Commentary: His gift changes lives

 A 30-year-old former refugee is putting together a most extraordinary present — the first high school his community has ever had.
         Valentino Deng, 30, is the central figure in the masterly 2006 best-seller “What Is the What,” by Dave Eggers. The book records Valentino’s life after the Sudanese civil war strikes his remote town in South Sudan. His friends were shot around him. He lost contact with his family, and he became one of the “lost boys” of Sudan. Fleeing government soldiers, dodging land mines, eating leaves and animal carcasses, Valentino saw boys around him carried off and devoured by lions.
         At one point, Valentino and other refugees were attacked by soldiers beside a crocodile-infested river. He swam to safety through water bloodied as some swimmers were shot and others were snatched by crocodiles.
         Valentino learned to read and write at makeshift schools in refugee camps by writing letters in the dust with his finger.

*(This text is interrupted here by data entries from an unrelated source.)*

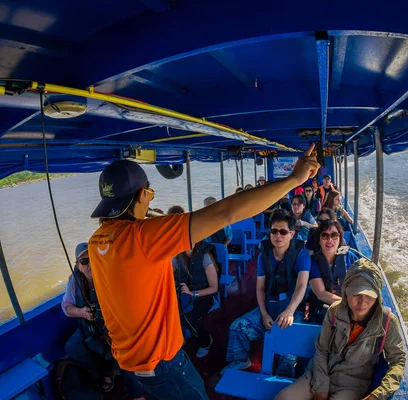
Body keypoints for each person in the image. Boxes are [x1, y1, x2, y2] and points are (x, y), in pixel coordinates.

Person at [88, 144, 319, 400]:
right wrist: (294, 179)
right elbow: (226, 212)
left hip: (127, 357)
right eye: (150, 194)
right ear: (142, 195)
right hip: (160, 360)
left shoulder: (98, 239)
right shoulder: (144, 237)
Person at [274, 259, 406, 400]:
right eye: (356, 294)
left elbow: (397, 360)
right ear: (346, 292)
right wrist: (322, 387)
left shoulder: (386, 321)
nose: (362, 302)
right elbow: (322, 349)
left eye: (369, 296)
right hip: (318, 374)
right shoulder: (335, 311)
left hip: (352, 385)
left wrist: (377, 395)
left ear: (377, 296)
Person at [223, 210, 311, 377]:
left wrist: (289, 311)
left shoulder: (302, 254)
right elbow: (260, 288)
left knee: (288, 350)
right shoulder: (264, 255)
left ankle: (283, 379)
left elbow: (301, 286)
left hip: (292, 310)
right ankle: (242, 360)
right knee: (237, 328)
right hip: (270, 307)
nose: (278, 235)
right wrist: (263, 314)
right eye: (274, 231)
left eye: (283, 231)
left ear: (292, 234)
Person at [62, 243, 143, 398]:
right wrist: (81, 312)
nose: (90, 264)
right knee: (73, 347)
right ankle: (107, 373)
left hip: (116, 330)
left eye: (93, 258)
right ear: (78, 266)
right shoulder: (74, 280)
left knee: (126, 358)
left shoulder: (110, 275)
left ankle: (137, 394)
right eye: (84, 261)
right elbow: (66, 306)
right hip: (91, 330)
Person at [173, 240, 219, 358]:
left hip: (204, 297)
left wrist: (193, 293)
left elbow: (214, 288)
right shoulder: (177, 258)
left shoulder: (205, 257)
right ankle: (178, 339)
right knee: (170, 311)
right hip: (185, 295)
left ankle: (206, 341)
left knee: (186, 316)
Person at [306, 220, 358, 323]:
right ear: (319, 240)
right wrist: (351, 306)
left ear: (340, 239)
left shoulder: (349, 256)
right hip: (322, 311)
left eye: (334, 235)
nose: (329, 240)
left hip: (349, 308)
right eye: (325, 236)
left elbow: (362, 277)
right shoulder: (313, 262)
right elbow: (321, 293)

Improbably, he turned out to be a brilliant student with a cheerful, upbeat personality. And in 2001, the United States accepted him as a refugee.
         Valentino had earned the right to rest for the next 600 years; instead, he sets an astonishing example of resilience, compassion and charity. He and Eggers channel every penny made from “What Is the What” to a new foundation dedicated to building a high school in his hometown in Sudan.

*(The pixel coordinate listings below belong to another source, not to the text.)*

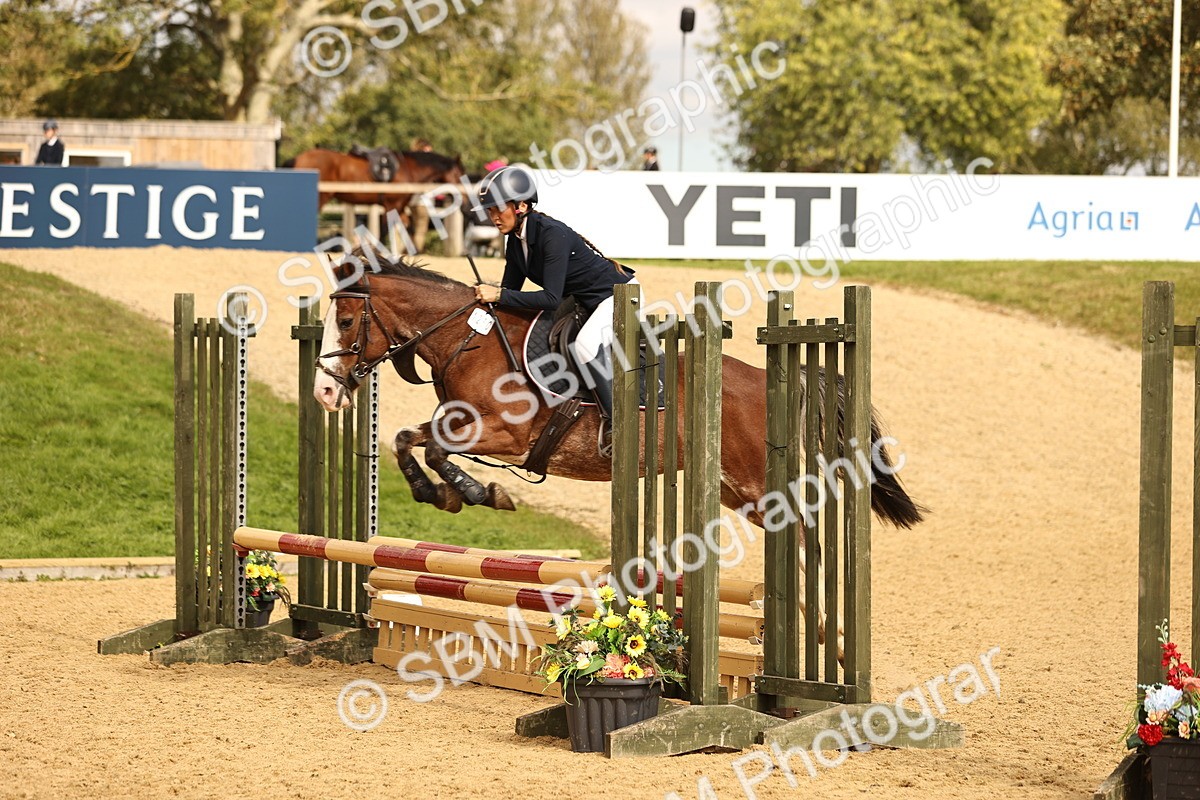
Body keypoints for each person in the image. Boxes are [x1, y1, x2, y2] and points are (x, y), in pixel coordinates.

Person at [474, 165, 635, 454]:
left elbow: (549, 298)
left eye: (498, 209)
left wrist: (498, 294)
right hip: (582, 302)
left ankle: (619, 424)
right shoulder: (514, 242)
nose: (494, 217)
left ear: (521, 205)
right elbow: (509, 294)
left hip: (617, 297)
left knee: (585, 346)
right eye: (489, 211)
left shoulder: (551, 235)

         Now Valentino’s school is beginning to operate in the town of Marial Bai — a modern high school serving students from thousands of square kilometers. It had a soft opening earlier this year with 100 students, and he is hoping to increase to 450 students in the coming months — but that means dizzying challenges.
         Valentino’s every step has been Herculean. Building supplies had to be trucked in from Uganda through a jungle where a brutal militia called the Lord’s Resistance Army murders, rapes and loots. There is no electricity or running water in Marial Bai, so the high school’s computers will have to run on solar power. When a microscope arrived the other day, a science teacher was overcome. He had never actually touched one.
         “What he’s accomplished in his hometown is astounding,” Eggers said. “A 14-structure educational complex built from scratch in one year. It boggles the mind.
         “He’s succeeded where countless NGOs stumble, mainly because he knows the local business climate and can negotiate reasonable local prices for materials,” he added, referring to nongovernmental organizations.
         “I’m the lucky one,” Valentino told me. “I must be the one who will make a difference.”